### Problem
Format the text from the start of the entries through the line containing "to technika polegająca na zasysaniu", both ends included, as a Markdown table with the columns Row and Line. Number each line in Row, put its text in Line, and leave out blank lines.

▬▬▬▬▬▬

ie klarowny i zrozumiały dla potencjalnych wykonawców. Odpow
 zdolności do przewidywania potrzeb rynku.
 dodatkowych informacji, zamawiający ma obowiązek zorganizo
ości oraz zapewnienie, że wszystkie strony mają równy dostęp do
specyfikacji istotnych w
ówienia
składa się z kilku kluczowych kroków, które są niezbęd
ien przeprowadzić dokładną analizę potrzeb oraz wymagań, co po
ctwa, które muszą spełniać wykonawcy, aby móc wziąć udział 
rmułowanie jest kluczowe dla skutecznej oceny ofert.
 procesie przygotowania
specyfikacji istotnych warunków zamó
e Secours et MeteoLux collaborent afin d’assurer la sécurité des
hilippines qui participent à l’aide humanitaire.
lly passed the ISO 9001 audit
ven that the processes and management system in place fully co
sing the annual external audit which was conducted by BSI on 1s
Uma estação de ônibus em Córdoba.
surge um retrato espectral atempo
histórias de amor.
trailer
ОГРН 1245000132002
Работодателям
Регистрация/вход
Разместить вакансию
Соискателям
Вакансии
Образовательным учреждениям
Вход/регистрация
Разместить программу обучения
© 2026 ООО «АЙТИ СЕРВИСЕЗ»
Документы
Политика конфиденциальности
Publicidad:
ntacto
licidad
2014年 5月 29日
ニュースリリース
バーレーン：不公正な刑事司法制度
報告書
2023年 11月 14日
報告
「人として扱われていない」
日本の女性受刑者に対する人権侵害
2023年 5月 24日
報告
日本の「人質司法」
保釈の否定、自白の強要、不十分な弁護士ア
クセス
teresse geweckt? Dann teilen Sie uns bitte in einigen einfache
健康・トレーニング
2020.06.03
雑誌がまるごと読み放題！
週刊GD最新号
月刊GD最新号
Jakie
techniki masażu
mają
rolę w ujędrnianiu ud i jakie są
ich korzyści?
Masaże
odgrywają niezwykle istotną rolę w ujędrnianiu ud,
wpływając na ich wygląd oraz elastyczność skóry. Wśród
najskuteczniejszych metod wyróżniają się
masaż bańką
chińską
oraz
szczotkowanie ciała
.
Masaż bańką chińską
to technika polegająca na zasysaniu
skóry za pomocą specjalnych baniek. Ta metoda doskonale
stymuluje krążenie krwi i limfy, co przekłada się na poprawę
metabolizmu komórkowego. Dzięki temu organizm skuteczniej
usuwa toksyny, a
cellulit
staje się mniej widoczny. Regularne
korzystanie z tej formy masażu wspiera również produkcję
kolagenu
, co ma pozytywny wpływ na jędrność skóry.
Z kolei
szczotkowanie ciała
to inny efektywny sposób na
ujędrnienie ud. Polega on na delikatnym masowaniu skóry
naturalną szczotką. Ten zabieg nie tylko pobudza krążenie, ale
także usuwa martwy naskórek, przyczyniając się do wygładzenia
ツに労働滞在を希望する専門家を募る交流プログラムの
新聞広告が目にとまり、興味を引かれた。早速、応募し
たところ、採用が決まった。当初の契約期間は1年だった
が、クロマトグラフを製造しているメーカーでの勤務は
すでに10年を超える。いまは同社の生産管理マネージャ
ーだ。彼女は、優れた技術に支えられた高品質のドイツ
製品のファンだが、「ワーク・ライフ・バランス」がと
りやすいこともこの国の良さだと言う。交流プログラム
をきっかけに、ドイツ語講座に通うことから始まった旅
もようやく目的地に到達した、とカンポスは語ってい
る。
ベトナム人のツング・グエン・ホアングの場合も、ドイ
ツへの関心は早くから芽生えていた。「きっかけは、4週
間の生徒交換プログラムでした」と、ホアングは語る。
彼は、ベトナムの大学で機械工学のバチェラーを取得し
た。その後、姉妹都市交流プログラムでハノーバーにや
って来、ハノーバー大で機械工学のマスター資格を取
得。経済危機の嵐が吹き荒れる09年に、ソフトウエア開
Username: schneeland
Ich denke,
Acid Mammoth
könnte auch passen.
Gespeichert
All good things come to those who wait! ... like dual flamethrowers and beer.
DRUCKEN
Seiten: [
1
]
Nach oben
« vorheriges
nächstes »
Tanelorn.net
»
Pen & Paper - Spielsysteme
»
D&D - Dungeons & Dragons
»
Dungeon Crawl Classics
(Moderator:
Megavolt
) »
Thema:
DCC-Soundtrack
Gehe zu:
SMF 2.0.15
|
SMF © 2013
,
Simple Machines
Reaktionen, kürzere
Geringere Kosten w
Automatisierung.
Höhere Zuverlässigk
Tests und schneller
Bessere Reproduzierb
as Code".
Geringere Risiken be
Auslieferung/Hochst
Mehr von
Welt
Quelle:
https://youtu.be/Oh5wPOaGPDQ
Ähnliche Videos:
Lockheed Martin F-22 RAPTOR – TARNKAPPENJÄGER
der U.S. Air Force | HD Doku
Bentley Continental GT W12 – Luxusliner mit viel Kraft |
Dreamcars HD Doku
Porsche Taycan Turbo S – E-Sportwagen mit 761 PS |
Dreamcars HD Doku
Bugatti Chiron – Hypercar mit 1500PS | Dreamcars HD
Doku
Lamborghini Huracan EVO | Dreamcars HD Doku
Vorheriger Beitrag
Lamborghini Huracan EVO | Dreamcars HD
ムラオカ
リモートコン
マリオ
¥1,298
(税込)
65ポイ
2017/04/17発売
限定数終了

▬▬▬▬▬▬

### Task output
| Row | Line |
|---|---|
| 1 | ie klarowny i zrozumiały dla potencjalnych wykonawców. Odpow |
| 2 |  zdolności do przewidywania potrzeb rynku. |
| 3 |  dodatkowych informacji, zamawiający ma obowiązek zorganizo |
| 4 | ości oraz zapewnienie, że wszystkie strony mają równy dostęp do |
| 5 | specyfikacji istotnych w |
| 6 | ówienia |
| 7 | składa się z kilku kluczowych kroków, które są niezbęd |
| 8 | ien przeprowadzić dokładną analizę potrzeb oraz wymagań, co po |
| 9 | ctwa, które muszą spełniać wykonawcy, aby móc wziąć udział  |
| 10 | rmułowanie jest kluczowe dla skutecznej oceny ofert. |
| 11 |  procesie przygotowania |
| 12 | specyfikacji istotnych warunków zamó |
| 13 | e Secours et MeteoLux collaborent afin d’assurer la sécurité des |
| 14 | hilippines qui participent à l’aide humanitaire. |
| 15 | lly passed the ISO 9001 audit |
| 16 | ven that the processes and management system in place fully co |
| 17 | sing the annual external audit which was conducted by BSI on 1s |
| 18 | Uma estação de ônibus em Córdoba. |
| 19 | surge um retrato espectral atempo |
| 20 | histórias de amor. |
| 21 | trailer |
| 22 | ОГРН 1245000132002 |
| 23 | Работодателям |
| 24 | Регистрация/вход |
| 25 | Разместить вакансию |
| 26 | Соискателям |
| 27 | Вакансии |
| 28 | Образовательным учреждениям |
| 29 | Вход/регистрация |
| 30 | Разместить программу обучения |
| 31 | © 2026 ООО «АЙТИ СЕРВИСЕЗ» |
| 32 | Документы |
| 33 | Политика конфиденциальности |
| 34 | Publicidad: |
| 35 | ntacto |
| 36 | licidad |
| 37 | 2014年 5月 29日 |
| 38 | ニュースリリース |
| 39 | バーレーン：不公正な刑事司法制度 |
| 40 | 報告書 |
| 41 | 2023年 11月 14日 |
| 42 | 報告 |
| 43 | 「人として扱われていない」 |
| 44 | 日本の女性受刑者に対する人権侵害 |
| 45 | 2023年 5月 24日 |
| 46 | 報告 |
| 47 | 日本の「人質司法」 |
| 48 | 保釈の否定、自白の強要、不十分な弁護士ア |
| 49 | クセス |
| 50 | teresse geweckt? Dann teilen Sie uns bitte in einigen einfache |
| 51 | 健康・トレーニング |
| 52 | 2020.06.03 |
| 53 | 雑誌がまるごと読み放題！ |
| 54 | 週刊GD最新号 |
| 55 | 月刊GD最新号 |
| 56 | Jakie |
| 57 | techniki masażu |
| 58 | mają |
| 59 | rolę w ujędrnianiu ud i jakie są |
| 60 | ich korzyści? |
| 61 | Masaże |
| 62 | odgrywają niezwykle istotną rolę w ujędrnianiu ud, |
| 63 | wpływając na ich wygląd oraz elastyczność skóry. Wśród |
| 64 | najskuteczniejszych metod wyróżniają się |
| 65 | masaż bańką |
| 66 | chińską |
| 67 | oraz |
| 68 | szczotkowanie ciała |
| 69 | . |
| 70 | Masaż bańką chińską |
| 71 | to technika polegająca na zasysaniu |